LONDON, ENGLAND — Associated British Foods (ABF) reported on Nov. 5 that adjusted earnings per share for the year were up 13% to 98.9p ($1.59), and that its agriculture division achieved record profits. Revenue for the group was up 9% to £13.3 billion.

“I am delighted to report that the group has again delivered a great set of results. Grocery was much improved, Agriculture achieved record profits, Sugar was in line with our expectations and it was a remarkable year for Primark,” said George Weston, ABF chief executive.

Agriculture had a record year with revenues and profit well ahead of last year driven by a strong performance across the U.K. businesses and international growth for AB Vista, ABF said.

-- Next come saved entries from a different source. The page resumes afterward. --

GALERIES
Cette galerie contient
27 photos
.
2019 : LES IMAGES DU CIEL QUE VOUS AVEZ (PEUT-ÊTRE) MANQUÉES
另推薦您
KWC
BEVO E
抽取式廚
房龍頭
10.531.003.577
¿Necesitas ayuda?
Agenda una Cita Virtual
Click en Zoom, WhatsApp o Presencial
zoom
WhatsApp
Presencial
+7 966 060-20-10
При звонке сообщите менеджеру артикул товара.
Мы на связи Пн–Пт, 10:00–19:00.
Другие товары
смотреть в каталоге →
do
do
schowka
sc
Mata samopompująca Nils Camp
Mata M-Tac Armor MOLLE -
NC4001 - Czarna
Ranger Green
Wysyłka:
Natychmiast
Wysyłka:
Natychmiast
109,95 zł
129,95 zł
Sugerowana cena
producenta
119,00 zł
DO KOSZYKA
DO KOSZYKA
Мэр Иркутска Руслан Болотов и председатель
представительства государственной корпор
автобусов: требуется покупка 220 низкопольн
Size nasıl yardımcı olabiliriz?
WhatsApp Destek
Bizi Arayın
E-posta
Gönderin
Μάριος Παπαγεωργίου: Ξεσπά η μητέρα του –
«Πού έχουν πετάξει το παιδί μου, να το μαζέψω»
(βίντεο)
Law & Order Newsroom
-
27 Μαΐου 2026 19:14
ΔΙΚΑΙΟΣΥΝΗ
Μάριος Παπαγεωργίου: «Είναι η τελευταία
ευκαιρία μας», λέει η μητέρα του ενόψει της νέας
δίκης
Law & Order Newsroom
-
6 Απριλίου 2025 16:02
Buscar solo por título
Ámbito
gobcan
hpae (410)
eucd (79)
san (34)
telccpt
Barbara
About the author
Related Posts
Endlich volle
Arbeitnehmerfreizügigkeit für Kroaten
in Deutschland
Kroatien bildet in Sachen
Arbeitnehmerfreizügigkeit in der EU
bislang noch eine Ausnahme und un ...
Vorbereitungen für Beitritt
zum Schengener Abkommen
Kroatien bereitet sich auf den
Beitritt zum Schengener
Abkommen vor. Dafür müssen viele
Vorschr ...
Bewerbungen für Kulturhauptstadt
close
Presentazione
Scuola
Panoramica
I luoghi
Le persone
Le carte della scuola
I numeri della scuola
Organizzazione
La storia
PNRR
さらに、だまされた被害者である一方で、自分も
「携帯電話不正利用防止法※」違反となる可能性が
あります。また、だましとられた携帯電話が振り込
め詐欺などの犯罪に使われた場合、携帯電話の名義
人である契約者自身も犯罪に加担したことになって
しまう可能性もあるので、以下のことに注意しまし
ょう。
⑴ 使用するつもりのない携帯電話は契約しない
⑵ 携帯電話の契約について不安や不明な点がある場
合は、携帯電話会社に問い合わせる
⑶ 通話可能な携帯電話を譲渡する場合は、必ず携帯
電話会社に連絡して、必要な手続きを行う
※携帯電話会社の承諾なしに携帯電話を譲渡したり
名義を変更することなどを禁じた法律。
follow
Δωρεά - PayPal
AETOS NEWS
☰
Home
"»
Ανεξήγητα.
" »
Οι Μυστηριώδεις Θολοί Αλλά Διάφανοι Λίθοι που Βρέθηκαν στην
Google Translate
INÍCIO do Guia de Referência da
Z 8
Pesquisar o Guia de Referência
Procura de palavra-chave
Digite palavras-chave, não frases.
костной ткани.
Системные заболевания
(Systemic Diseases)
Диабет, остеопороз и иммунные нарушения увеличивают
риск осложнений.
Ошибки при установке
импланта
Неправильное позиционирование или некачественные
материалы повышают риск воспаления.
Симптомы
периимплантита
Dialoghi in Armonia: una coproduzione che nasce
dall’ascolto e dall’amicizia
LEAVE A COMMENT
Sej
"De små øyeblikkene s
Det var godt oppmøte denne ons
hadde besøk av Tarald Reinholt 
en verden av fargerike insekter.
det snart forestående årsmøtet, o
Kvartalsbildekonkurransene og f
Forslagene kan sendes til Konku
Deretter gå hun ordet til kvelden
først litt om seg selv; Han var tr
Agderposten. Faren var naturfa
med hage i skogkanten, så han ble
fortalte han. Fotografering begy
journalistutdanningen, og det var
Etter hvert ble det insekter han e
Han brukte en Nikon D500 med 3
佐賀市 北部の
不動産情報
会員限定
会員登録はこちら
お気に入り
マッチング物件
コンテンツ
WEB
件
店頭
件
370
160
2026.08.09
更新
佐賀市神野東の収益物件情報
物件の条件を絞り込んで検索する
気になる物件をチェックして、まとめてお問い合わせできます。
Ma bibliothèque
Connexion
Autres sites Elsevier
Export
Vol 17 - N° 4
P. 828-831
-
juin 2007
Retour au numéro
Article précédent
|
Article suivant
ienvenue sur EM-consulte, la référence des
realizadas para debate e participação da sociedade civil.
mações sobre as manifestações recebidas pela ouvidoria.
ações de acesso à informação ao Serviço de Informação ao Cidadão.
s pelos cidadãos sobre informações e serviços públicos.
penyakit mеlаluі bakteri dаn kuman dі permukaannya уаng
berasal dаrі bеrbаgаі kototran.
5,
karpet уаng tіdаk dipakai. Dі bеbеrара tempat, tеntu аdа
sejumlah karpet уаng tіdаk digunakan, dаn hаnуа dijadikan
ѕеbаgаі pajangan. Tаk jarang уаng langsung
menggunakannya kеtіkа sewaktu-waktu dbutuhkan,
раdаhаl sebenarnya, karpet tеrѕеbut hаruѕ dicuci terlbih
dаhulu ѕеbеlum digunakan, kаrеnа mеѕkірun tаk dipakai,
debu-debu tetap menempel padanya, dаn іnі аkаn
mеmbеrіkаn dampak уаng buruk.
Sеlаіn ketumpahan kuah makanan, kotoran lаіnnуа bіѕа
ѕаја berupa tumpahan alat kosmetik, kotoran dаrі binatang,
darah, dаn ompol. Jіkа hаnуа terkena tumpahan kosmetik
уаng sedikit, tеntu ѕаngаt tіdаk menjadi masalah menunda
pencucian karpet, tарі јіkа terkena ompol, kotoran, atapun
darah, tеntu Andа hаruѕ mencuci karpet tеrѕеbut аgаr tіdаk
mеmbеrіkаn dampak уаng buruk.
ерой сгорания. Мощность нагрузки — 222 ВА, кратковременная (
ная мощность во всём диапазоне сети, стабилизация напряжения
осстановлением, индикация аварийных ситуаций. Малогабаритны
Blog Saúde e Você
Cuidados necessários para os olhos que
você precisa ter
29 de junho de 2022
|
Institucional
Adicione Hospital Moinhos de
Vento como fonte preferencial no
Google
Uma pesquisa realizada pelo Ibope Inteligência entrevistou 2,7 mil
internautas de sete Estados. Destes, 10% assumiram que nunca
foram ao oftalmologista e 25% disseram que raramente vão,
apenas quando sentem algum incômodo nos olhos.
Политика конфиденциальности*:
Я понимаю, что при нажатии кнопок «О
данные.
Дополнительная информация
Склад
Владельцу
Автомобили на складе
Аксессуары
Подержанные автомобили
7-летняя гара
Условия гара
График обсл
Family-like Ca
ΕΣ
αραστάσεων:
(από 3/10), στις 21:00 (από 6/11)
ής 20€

The company reported an 11% increase in revenue for the division to £1.41 billion with adjusted operating profit of £47 million.

Frontier performed well in a year in which the supply of U.K. grain was poor and of variable quality. A higher volume of wheat imports increased the complexity and cost of the U.K. cereal supply chain which, together with global price volatility throughout the year, resulted in strong earnings from grain trading. A wet autumn in 2012 lowered wheat plantings thereby reducing demand for fertilizer and crop protection products. 

However, the cool spring and warm summer of 2013 provided good growing conditions for autumn planted crops and spring cereals creating a better harvest potential than was previously expected.

ABF’s feed business, AB Connect, saw strong demand for ruminant feeds, and poultry feed volumes grew in line with increased demand from U.K. consumers. The international feed enzyme and micro-ingredients business, AB Vista, continued to grow faster than the market, particularly in North America with the success of the company’s Quantum Blue phytase enzyme, sales of which were up more than 30% on last year. The business also became the second largest global supplier of betaine, a functional micro-ingredient extracted from sugar beet molasses. 
The U.K. livestock sector experienced a mixed year. Dairy farmers saw milk price increases being largely offset by higher costs and poor quality and quantity of forage. Consolidation in the poultry market depressed farm margins and the pig market continued its slow recovery from several years of low margins and high raw material costs. 

Premier Nutrition traded well, particularly in U.K. poultry, and maintained its market-leading position in U.K. starter feeds. Further progress was achieved in its developing markets in Asia, and Central and Eastern Europe. AB Sustain’s beef and dairy farm carbon footprint models have been improved further and were recertified by The Carbon Trust.